Hello jlah: I see this is your first post here on PC. Welcome to Psych Central.
Yes I think I can relate to what you're experiencing. I'm 71. I've never been diagnosed as having BPD. In fact I've never actually been offered anything in the way of a diagnosis although I kicked around the mental health system where I live for around 20 years or so (beginning around age 50.) I was on a variety of antidepressants for periods of time over the years along with a few other psychiatric med's. I've now simply left the mental health system behind & get along as best I can.
I once read the book
Lost in the Mirror. And based on what I read in that book, I thought it might be possible I could have been diagnosed as having BPD when I was younger... probably not anymore. I've been told that BPD tends to burn itself out as a person ages. And I've certainly done that. (Perhaps not in your case though?) I've also read a couple of articles, here on PC, on the subject of Bipolar Disorder II. And I can see where some of that may apply as well. Apparently BPD & BP II are sometimes confused. I've been hospitalized twice over the years. And the psychiatrist I saw during my second hospitalization said she thought there might be a "bipolar element" to what was going on with me (whatever that means.)

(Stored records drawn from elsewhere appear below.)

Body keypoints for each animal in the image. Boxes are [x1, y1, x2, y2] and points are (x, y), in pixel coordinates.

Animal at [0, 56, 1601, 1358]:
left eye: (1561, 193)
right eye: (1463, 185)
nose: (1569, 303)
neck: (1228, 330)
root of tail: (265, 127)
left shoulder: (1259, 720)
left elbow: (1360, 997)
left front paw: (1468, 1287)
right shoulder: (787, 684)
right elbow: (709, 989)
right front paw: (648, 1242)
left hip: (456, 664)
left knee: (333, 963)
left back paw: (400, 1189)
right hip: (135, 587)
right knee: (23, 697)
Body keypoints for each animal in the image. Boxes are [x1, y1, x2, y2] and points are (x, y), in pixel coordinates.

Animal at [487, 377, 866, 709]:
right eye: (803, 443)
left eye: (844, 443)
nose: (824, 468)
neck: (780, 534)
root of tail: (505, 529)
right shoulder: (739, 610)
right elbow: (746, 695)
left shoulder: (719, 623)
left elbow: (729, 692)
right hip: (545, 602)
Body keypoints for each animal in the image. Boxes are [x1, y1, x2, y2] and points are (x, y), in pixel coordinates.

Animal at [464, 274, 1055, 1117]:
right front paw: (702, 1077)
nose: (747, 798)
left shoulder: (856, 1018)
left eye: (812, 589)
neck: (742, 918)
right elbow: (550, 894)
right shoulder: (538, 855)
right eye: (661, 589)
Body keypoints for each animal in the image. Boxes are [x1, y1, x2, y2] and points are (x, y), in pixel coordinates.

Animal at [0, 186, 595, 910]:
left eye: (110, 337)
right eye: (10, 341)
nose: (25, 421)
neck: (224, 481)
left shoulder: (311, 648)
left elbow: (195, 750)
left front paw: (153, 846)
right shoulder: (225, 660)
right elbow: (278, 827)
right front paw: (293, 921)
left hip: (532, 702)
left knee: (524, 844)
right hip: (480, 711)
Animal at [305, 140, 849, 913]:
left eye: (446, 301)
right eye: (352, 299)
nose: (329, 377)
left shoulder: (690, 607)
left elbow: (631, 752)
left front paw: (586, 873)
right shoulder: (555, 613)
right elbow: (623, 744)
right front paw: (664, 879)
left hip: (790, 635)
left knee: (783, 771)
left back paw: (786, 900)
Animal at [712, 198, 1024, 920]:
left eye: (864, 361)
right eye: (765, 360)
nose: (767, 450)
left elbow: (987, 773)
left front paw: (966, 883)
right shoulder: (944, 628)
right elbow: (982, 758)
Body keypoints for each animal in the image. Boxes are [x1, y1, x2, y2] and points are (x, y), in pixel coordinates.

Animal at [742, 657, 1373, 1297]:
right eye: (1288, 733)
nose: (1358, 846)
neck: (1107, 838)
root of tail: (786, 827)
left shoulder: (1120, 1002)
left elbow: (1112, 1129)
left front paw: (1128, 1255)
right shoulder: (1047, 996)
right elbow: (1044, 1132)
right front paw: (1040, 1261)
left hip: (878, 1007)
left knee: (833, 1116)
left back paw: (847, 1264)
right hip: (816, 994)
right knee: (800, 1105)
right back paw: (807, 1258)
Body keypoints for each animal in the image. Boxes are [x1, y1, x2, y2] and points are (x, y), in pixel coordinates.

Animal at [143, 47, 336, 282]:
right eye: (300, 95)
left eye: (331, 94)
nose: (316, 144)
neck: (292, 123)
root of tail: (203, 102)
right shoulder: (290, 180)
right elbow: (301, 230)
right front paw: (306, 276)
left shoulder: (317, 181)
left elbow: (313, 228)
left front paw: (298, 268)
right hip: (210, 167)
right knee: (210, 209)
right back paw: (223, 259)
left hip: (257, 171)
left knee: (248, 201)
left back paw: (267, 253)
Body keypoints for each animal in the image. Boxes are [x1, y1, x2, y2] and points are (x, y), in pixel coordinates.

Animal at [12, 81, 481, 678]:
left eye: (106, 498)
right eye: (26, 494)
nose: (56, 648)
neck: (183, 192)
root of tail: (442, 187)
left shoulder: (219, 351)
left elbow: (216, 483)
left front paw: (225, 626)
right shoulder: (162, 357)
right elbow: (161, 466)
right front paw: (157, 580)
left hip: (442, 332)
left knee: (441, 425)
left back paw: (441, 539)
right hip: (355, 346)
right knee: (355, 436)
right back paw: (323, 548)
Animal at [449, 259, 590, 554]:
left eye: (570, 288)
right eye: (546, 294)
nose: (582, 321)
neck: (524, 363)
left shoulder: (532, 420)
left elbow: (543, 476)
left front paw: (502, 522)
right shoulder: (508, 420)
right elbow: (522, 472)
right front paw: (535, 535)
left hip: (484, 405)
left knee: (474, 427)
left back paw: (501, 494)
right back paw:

You wrote at around age 50 you were put on Zoloft & that somewhat contained your BPD symptoms. But before that you were a hurt angry person. I'm still pretty-much a hurt angry person... mostly at myself though since, in my life, I've left a sad trail of destruction behind me over the years. I tried seeing a few different therapists for brief periods. I don't see anyone anymore. I just keep it all to myself. I'm not "starting over" as you mentioned. I'm simply waiting for nature to take it's course... & replying to posts here on PC in the meantime.
Anyway... that's me. I hope you find PC to be of benefit.